╔══

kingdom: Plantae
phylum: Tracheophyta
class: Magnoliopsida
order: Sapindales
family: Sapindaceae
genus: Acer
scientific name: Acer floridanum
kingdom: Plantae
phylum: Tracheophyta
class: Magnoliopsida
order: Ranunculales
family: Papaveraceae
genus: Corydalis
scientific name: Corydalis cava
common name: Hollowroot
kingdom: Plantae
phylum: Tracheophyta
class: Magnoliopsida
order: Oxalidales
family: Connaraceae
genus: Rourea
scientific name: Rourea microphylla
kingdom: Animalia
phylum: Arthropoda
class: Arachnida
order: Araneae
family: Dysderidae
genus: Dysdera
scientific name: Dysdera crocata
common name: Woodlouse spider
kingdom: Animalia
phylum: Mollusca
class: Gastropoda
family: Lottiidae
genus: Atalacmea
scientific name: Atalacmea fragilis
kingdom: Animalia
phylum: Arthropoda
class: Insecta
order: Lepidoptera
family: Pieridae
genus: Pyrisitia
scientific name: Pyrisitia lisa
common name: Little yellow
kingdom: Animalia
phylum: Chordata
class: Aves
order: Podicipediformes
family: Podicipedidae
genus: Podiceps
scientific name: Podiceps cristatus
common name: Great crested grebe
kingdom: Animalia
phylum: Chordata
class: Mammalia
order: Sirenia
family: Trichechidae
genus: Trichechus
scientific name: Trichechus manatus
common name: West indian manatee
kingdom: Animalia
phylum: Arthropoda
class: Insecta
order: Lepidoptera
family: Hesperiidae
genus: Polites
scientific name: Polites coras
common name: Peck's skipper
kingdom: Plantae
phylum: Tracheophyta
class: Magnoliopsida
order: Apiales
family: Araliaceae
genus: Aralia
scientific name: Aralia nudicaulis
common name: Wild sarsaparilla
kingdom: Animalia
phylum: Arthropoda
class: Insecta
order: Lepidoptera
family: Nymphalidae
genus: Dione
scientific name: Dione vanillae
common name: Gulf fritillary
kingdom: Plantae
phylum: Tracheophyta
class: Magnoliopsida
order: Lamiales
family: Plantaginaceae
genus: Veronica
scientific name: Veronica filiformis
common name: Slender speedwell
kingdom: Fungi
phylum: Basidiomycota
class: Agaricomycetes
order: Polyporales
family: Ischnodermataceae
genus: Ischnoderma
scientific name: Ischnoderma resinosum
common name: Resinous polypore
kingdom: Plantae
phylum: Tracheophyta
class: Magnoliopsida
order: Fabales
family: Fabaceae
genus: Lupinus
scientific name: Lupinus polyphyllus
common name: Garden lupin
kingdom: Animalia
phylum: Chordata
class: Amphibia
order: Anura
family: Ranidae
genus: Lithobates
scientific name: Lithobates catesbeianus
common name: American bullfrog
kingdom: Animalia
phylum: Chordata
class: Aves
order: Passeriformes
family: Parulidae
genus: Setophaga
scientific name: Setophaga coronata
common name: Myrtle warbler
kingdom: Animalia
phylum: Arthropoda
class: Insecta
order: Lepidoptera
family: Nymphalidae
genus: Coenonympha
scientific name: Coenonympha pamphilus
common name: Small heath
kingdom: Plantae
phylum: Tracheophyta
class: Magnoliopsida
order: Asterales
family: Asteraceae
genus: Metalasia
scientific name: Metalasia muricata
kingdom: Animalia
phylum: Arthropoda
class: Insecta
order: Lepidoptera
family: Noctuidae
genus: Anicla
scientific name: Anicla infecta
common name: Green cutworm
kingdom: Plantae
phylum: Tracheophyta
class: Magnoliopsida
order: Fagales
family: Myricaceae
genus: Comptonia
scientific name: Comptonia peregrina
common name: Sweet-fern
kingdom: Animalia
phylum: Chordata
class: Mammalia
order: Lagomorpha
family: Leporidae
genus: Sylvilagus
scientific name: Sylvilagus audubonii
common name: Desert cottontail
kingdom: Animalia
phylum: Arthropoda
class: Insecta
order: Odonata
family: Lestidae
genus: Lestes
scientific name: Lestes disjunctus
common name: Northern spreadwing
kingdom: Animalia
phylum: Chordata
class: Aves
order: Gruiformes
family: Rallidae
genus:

╚══

Can you give the records again, starting with the line with "family: Parulidae" and going on through the end of the records, with "common name" swapped for "vernacular name" and nothing else changed?

**Task solution:**
family: Parulidae
genus: Setophaga
scientific name: Setophaga coronata
vernacular name: Myrtle warbler
kingdom: Animalia
phylum: Arthropoda
class: Insecta
order: Lepidoptera
family: Nymphalidae
genus: Coenonympha
scientific name: Coenonympha pamphilus
vernacular name: Small heath
kingdom: Plantae
phylum: Tracheophyta
class: Magnoliopsida
order: Asterales
family: Asteraceae
genus: Metalasia
scientific name: Metalasia muricata
kingdom: Animalia
phylum: Arthropoda
class: Insecta
order: Lepidoptera
family: Noctuidae
genus: Anicla
scientific name: Anicla infecta
vernacular name: Green cutworm
kingdom: Plantae
phylum: Tracheophyta
class: Magnoliopsida
order: Fagales
family: Myricaceae
genus: Comptonia
scientific name: Comptonia peregrina
vernacular name: Sweet-fern
kingdom: Animalia
phylum: Chordata
class: Mammalia
order: Lagomorpha
family: Leporidae
genus: Sylvilagus
scientific name: Sylvilagus audubonii
vernacular name: Desert cottontail
kingdom: Animalia
phylum: Arthropoda
class: Insecta
order: Odonata
family: Lestidae
genus: Lestes
scientific name: Lestes disjunctus
vernacular name: Northern spreadwing
kingdom: Animalia
phylum: Chordata
class: Aves
order: Gruiformes
family: Rallidae
genus:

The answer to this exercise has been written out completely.